Incontestablement, le metteur en scène veut jouer de l’homosexualité
de Tchaïkovski pour tenter de mettre en lumière la manière dont elle se trouve
en correspondance et en lien dans l’œuvre dramatique du compositeur. C’est un
point de vue !
Le seul rapprochement que l’on peut faire – mais il est hautement
artificiel − tient à la relation du compositeur avec sa bienfaitrice Madame Von
Meck . En 1890, sa mécène Nadejda Von Meck rencontre des problèmes
financiers et ne peut plus lui allouer la pension de 6000 roubles qu’elle lui
versait mensuellement. Toutefois cette décision, pour objective qu’elle
apparaisse, cache des motivations plus sombres. La vraie raison serait en fait que
la richissime Mme von Meck aurait été profondément choquée par la découverte
de l’homosexualité du compositeur et aurait donc brusquement décidé de rompre
leur correspondance. Il est aussi probable qu’elle souhaitait marier une de ses
filles au compositeur, projet incompatible, auquel elle dut renoncer. Cet épisode
frappe durement Tchaïkovski.
Il est alors possible de trouver des liens entre cet épisode historique et
les décours de l’intrigue de l’opéra. Mais ces assertions ont un « sens
secondaire » où les choses semblent se coordonner correctement et logiquement,
mais ne peuvent être véritablement admises comme ayant été à l’origine du
processus créateur de l’écriture.
Un casting vocal époustouflant : Anna Netrebko, au plus haut et très concentrée
sur son chant, est magnifique de d’un bout à l’autre. C’est un des rôles fétiches
de l’artiste, même si l’écriture de la lettre à Onegin se fait devant un dictaphone
et en petite combinaison !!!
Onegin porté par Mariusz Kwiecien, plus à l’aise à partir du bal qu’au
début. C’est aussi un habitué du rôle que l’on peut retrouver sur le DVD du Met
aux côtés d’Anna Netrbko et Piotr Beczala.

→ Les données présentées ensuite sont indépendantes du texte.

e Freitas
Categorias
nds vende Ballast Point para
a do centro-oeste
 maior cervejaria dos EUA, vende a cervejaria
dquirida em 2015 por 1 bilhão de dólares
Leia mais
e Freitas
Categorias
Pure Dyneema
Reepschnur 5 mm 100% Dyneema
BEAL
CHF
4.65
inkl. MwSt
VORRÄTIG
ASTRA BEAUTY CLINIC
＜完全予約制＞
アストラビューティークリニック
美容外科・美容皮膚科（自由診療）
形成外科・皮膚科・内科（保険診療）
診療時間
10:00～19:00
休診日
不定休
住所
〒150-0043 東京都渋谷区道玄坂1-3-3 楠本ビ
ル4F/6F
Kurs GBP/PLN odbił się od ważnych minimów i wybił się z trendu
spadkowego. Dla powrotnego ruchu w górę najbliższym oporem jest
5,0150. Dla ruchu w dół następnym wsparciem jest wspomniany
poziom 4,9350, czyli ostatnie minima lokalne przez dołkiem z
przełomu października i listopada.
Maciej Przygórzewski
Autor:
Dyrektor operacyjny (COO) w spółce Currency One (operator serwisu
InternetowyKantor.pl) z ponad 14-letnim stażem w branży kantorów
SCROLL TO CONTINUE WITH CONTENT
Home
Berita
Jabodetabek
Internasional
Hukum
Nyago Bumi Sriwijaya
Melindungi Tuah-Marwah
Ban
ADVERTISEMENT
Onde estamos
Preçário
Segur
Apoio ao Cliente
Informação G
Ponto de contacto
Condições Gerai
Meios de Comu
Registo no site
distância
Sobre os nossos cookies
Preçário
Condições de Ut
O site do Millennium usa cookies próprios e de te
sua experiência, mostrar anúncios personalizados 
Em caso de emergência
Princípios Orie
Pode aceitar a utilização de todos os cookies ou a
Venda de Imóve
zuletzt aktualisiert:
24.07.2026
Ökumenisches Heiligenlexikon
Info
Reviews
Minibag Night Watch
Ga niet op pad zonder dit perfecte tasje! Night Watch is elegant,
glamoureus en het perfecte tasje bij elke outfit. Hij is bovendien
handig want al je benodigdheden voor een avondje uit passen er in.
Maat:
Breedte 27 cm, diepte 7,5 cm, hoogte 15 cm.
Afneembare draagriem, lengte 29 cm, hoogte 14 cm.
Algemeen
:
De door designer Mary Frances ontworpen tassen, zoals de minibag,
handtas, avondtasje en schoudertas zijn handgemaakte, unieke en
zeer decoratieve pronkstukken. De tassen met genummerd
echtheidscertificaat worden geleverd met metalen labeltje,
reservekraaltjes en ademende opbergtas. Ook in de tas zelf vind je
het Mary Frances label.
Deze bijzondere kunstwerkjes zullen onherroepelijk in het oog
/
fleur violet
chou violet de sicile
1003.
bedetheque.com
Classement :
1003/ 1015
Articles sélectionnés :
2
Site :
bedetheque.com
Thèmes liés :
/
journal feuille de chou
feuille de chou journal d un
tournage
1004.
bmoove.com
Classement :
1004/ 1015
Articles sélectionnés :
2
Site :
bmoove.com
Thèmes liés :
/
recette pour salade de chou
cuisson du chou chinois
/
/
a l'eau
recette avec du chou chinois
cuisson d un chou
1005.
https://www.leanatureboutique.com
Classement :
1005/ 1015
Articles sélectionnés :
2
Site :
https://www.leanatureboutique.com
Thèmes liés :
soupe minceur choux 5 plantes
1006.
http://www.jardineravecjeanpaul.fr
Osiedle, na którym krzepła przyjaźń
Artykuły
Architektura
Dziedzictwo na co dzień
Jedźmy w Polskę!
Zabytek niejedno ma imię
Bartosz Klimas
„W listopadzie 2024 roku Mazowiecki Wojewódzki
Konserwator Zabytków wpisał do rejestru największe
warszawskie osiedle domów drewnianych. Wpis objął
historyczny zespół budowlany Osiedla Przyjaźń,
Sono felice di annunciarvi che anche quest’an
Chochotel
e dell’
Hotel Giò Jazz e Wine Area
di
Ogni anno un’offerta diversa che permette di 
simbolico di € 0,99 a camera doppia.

Pavol Bresnik – qui passait sans repos d’Edgardo à Lenski pour
remplacer Alexey Dolgov – est aussi brillant dans l’un comme dans l’autre
répertoire, même si le poids du rôle de la veille se faisait un peu sentir à la fin de
l’opéra. C’est en plus un acteur convaincant.
Un Monsieur Triquet – Ulrich Reb – dont on ne comprenait pas un
mot du texte français qu’il chantait… mais qu’importe à des spectateurs non
francophones…
Une direction musicale de Leo Hussain juste et précise qui dirigeait
admirablement et les chanteurs et les chœurs du Bayerische Stattsoper.